TASK: Nothing in the records may change. Output them all exactly.

SOURCE MATERIAL:
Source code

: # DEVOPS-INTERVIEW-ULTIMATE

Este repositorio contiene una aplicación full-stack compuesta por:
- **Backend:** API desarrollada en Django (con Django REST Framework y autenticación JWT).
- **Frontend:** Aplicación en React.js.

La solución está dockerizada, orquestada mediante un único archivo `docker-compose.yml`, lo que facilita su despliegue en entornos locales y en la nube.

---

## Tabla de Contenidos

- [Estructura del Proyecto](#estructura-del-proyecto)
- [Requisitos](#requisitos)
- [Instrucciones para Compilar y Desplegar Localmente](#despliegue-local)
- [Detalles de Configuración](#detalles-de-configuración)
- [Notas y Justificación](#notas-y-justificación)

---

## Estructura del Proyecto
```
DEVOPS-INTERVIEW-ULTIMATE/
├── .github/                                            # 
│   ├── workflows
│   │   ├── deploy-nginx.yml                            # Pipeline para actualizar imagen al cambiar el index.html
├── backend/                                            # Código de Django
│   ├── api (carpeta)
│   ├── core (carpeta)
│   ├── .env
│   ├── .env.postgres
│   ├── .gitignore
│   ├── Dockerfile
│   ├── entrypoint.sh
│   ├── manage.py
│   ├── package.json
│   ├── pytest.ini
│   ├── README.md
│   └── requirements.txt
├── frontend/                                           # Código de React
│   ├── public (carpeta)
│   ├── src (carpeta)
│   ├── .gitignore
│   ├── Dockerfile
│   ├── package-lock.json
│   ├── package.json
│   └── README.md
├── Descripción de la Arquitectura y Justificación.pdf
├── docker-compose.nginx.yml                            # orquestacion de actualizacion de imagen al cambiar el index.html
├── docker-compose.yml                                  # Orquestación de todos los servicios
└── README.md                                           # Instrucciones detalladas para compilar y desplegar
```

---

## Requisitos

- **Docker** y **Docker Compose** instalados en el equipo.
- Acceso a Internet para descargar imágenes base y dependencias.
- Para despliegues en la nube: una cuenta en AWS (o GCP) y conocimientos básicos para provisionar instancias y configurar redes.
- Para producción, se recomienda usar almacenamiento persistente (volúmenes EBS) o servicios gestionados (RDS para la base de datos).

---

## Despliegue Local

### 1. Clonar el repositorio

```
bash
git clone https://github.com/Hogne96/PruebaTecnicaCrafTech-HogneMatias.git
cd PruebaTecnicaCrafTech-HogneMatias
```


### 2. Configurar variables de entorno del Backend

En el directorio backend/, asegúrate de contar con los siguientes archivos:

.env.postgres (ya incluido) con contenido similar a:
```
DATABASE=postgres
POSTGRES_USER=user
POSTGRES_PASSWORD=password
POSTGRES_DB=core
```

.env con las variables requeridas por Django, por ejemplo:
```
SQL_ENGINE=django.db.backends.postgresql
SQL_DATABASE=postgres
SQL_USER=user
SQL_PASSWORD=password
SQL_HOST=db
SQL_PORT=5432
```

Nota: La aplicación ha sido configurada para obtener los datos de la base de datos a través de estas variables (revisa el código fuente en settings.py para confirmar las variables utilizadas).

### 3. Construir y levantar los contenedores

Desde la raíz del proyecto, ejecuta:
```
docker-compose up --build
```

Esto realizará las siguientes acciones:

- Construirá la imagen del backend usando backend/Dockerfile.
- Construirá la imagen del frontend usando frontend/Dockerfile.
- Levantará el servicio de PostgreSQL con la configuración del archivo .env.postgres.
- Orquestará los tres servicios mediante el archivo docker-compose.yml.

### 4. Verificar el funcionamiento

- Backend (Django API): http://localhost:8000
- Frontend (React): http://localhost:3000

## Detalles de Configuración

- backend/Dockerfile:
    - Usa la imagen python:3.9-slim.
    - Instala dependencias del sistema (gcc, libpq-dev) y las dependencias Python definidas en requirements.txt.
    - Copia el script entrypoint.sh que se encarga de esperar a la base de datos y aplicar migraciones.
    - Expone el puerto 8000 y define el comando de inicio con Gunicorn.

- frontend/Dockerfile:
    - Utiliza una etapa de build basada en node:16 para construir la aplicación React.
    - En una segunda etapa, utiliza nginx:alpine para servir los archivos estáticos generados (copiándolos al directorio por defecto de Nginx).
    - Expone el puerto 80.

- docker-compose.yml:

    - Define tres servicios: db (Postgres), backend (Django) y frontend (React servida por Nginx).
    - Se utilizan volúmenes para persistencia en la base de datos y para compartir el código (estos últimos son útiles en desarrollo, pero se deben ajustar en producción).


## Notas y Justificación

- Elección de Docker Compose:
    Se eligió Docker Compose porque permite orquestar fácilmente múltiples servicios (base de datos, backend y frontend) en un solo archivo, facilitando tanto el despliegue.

SOLUTION BELOW:
Source code

: # DEVOPS-INTERVIEW-ULTIMATE

Este repositorio contiene una aplicación full-stack compuesta por:
- **Backend:** API desarrollada en Django (con Django REST Framework y autenticación JWT).
- **Frontend:** Aplicación en React.js.

La solución está dockerizada, orquestada mediante un único archivo `docker-compose.yml`, lo que facilita su despliegue en entornos locales y en la nube.

---

## Tabla de Contenidos

- [Estructura del Proyecto](#estructura-del-proyecto)
- [Requisitos](#requisitos)
- [Instrucciones para Compilar y Desplegar Localmente](#despliegue-local)
- [Detalles de Configuración](#detalles-de-configuración)
- [Notas y Justificación](#notas-y-justificación)

---

## Estructura del Proyecto
```
DEVOPS-INTERVIEW-ULTIMATE/
├── .github/                                            # 
│   ├── workflows
│   │   ├── deploy-nginx.yml                            # Pipeline para actualizar imagen al cambiar el index.html
├── backend/                                            # Código de Django
│   ├── api (carpeta)
│   ├── core (carpeta)
│   ├── .env
│   ├── .env.postgres
│   ├── .gitignore
│   ├── Dockerfile
│   ├── entrypoint.sh
│   ├── manage.py
│   ├── package.json
│   ├── pytest.ini
│   ├── README.md
│   └── requirements.txt
├── frontend/                                           # Código de React
│   ├── public (carpeta)
│   ├── src (carpeta)
│   ├── .gitignore
│   ├── Dockerfile
│   ├── package-lock.json
│   ├── package.json
│   └── README.md
├── Descripción de la Arquitectura y Justificación.pdf
├── docker-compose.nginx.yml                            # orquestacion de actualizacion de imagen al cambiar el index.html
├── docker-compose.yml                                  # Orquestación de todos los servicios
└── README.md                                           # Instrucciones detalladas para compilar y desplegar
```

---

## Requisitos

- **Docker** y **Docker Compose** instalados en el equipo.
- Acceso a Internet para descargar imágenes base y dependencias.
- Para despliegues en la nube: una cuenta en AWS (o GCP) y conocimientos básicos para provisionar instancias y configurar redes.
- Para producción, se recomienda usar almacenamiento persistente (volúmenes EBS) o servicios gestionados (RDS para la base de datos).

---

## Despliegue Local

### 1. Clonar el repositorio

```
bash
git clone https://github.com/Hogne96/PruebaTecnicaCrafTech-HogneMatias.git
cd PruebaTecnicaCrafTech-HogneMatias
```


### 2. Configurar variables de entorno del Backend

En el directorio backend/, asegúrate de contar con los siguientes archivos:

.env.postgres (ya incluido) con contenido similar a:
```
DATABASE=postgres
POSTGRES_USER=user
POSTGRES_PASSWORD=password
POSTGRES_DB=core
```

.env con las variables requeridas por Django, por ejemplo:
```
SQL_ENGINE=django.db.backends.postgresql
SQL_DATABASE=postgres
SQL_USER=user
SQL_PASSWORD=password
SQL_HOST=db
SQL_PORT=5432
```

Nota: La aplicación ha sido configurada para obtener los datos de la base de datos a través de estas variables (revisa el código fuente en settings.py para confirmar las variables utilizadas).

### 3. Construir y levantar los contenedores

Desde la raíz del proyecto, ejecuta:
```
docker-compose up --build
```

Esto realizará las siguientes acciones:

- Construirá la imagen del backend usando backend/Dockerfile.
- Construirá la imagen del frontend usando frontend/Dockerfile.
- Levantará el servicio de PostgreSQL con la configuración del archivo .env.postgres.
- Orquestará los tres servicios mediante el archivo docker-compose.yml.

### 4. Verificar el funcionamiento

- Backend (Django API): http://localhost:8000
- Frontend (React): http://localhost:3000

## Detalles de Configuración

- backend/Dockerfile:
    - Usa la imagen python:3.9-slim.
    - Instala dependencias del sistema (gcc, libpq-dev) y las dependencias Python definidas en requirements.txt.
    - Copia el script entrypoint.sh que se encarga de esperar a la base de datos y aplicar migraciones.
    - Expone el puerto 8000 y define el comando de inicio con Gunicorn.

- frontend/Dockerfile:
    - Utiliza una etapa de build basada en node:16 para construir la aplicación React.
    - En una segunda etapa, utiliza nginx:alpine para servir los archivos estáticos generados (copiándolos al directorio por defecto de Nginx).
    - Expone el puerto 80.

- docker-compose.yml:

    - Define tres servicios: db (Postgres), backend (Django) y frontend (React servida por Nginx).
    - Se utilizan volúmenes para persistencia en la base de datos y para compartir el código (estos últimos son útiles en desarrollo, pero se deben ajustar en producción).


## Notas y Justificación

- Elección de Docker Compose:
    Se eligió Docker Compose porque permite orquestar fácilmente múltiples servicios (base de datos, backend y frontend) en un solo archivo, facilitando tanto el despliegue.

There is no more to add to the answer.